Before I go any further, this is very much a film for leaving logic and the hopes of a watertight plot at the door – there are several instances, even right at the beginning, that have you guffawing at the implausibility of it all. But the film seems to revel in it, as well as in its quirky, pleasingly old-fashioned spirit. And so, despite its evident faults, including its frenetic, jumpy transitions from scene to scene, it has such irrepressible energy and belief in its own story that it’s hard to complain (even though I often thought I probably should).

The balance of fun and a new take on the story is welcome. Yes, there are naysayers, and yes, it is probably too soon after the Sam Raimi trilogy, but it does genuinely feel revitalised and fresh. Garfield does a nice job of treading the line between confident and world-weary, Stone is as sparky as ever, and Dane DeHaan properly marks himself out as one to watch.

Despite the fact that they tend to get lost in the mire of special effects, multiple plotlines and the chop-changing from romance to action, the villains’ backstories are also done well.

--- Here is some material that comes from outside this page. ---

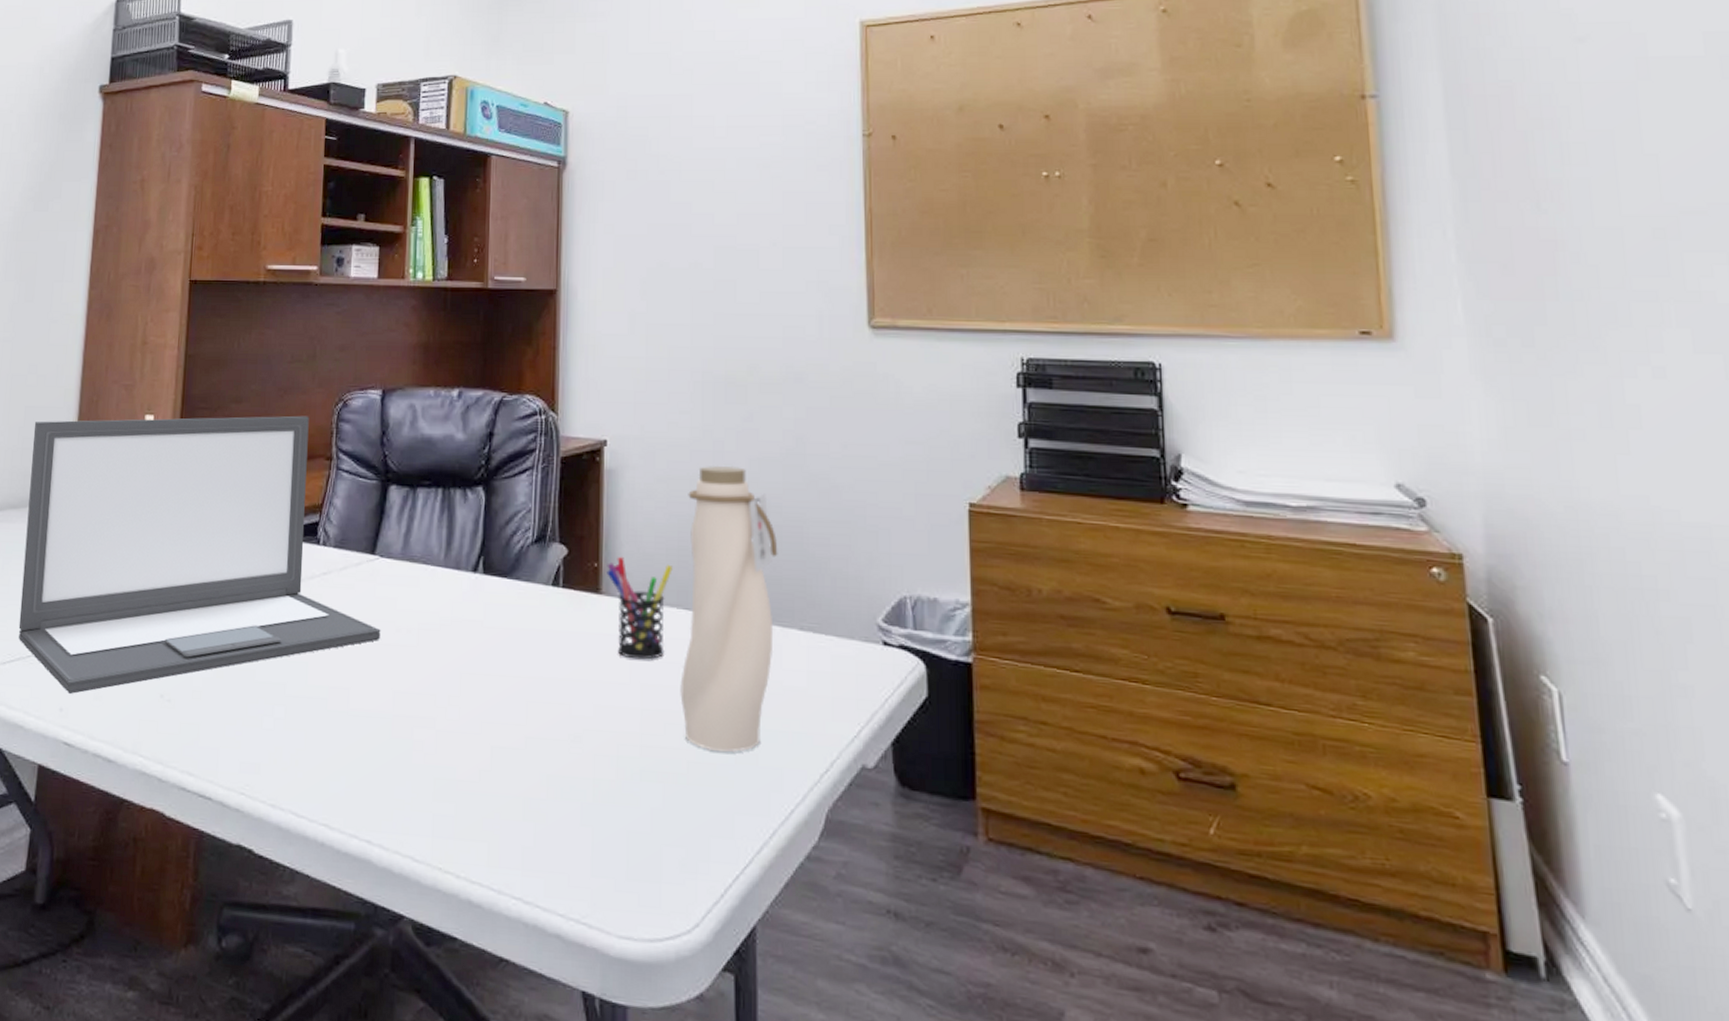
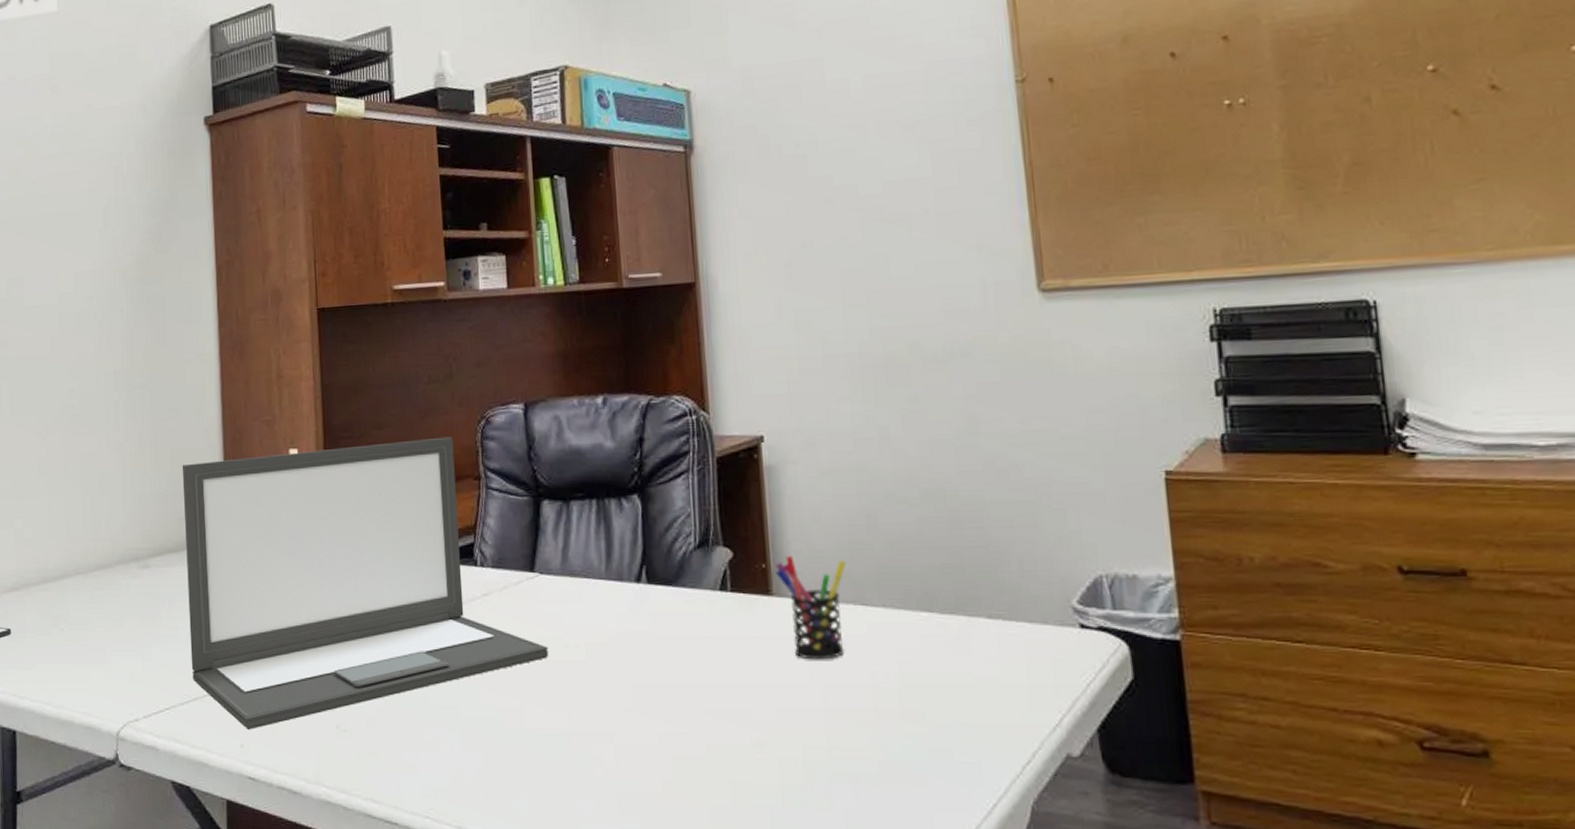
water bottle: present [680,465,778,753] -> none [855,451,960,750]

Their motivations are clear from the off – they are painted as victims, as good people who were always going to be forced into difficult situations and perhaps had no choice but to go bad, and this (brief) line in thoughtfulness gives the film an unexpected edge. Yes, Jamie Foxx’s lines are hilariously bad at times, but when he plays it so straight it’s hard not to admire his character, and when the story is having so much fun zipping around all over the shop, it’s tough not to get swept up in it.

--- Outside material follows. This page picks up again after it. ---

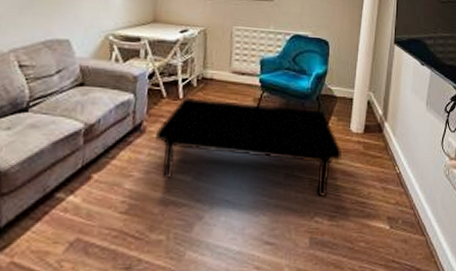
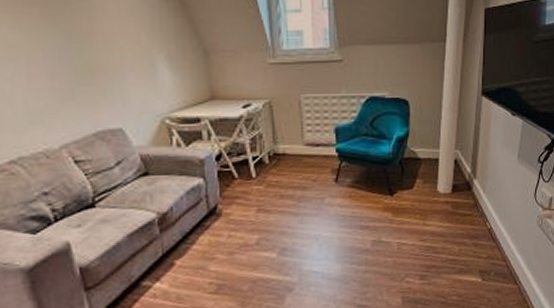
coffee table: present [155,97,341,196] -> none [233,174,429,259]

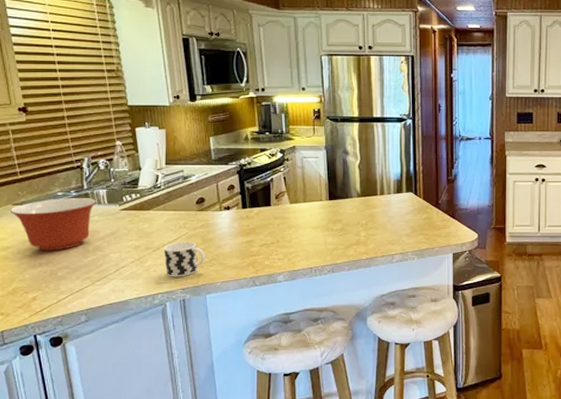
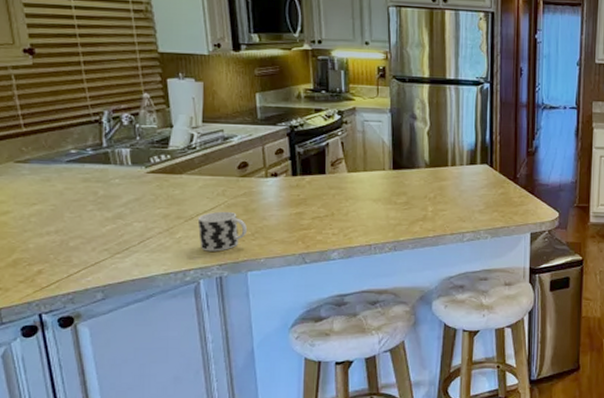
mixing bowl: present [10,198,97,251] -> none [12,157,119,217]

And as per every big superhero film nowadays, it comes accompanied by a thundering, bombastic score. This time it’s courtesy of Hans Zimmer, a frequent provider of awesome tunes, despite his apparent self-plagiarism in 12 Years A Slave (seriously, listen to ‘Solomon’ from 12 Years and ‘Time’ from Inception). Pharrell Williams and Johnny Marr, among others, also contribute, with the centrepiece being a foot-tapping, pleasingly old school theme tune that really reels you in (pun possibly intended).

There’s also a welcome departure from the norm – the girl is not just the damsel in distress here, but actually has a genuine (and in some cases big) impact on the plot. It shows that the romance is not just a side-story, but a fundamental element in the life of any hero (and anyone). This is also unlike most superhero films, where after a bit of a commotion, the hero is able to cut all ties fairly easily, then go and kick ass. Given that, go Garstone, or Stonefield, or whatever the blazes they’ve been christened in real life.

There is a note of pathos near the end, however, showing similarities to the Raimi spider-sequel, but when the final scene slings into place, you may have a whacking great grin on your face. In all seriousness, when the credits started rolling to that cheery theme tune, the (admittedly mostly French) audience in my cinema applauded – for quite a while. Personally, The Amazing Spider-Man 2 isn’t perfect, but it’s optimistic, and that’ll certainly do for now. Give it a couple of days and we’ll see how the rest of the blockbuster crop start measuring up, as I expect great things – but this is by no means a bad place to start.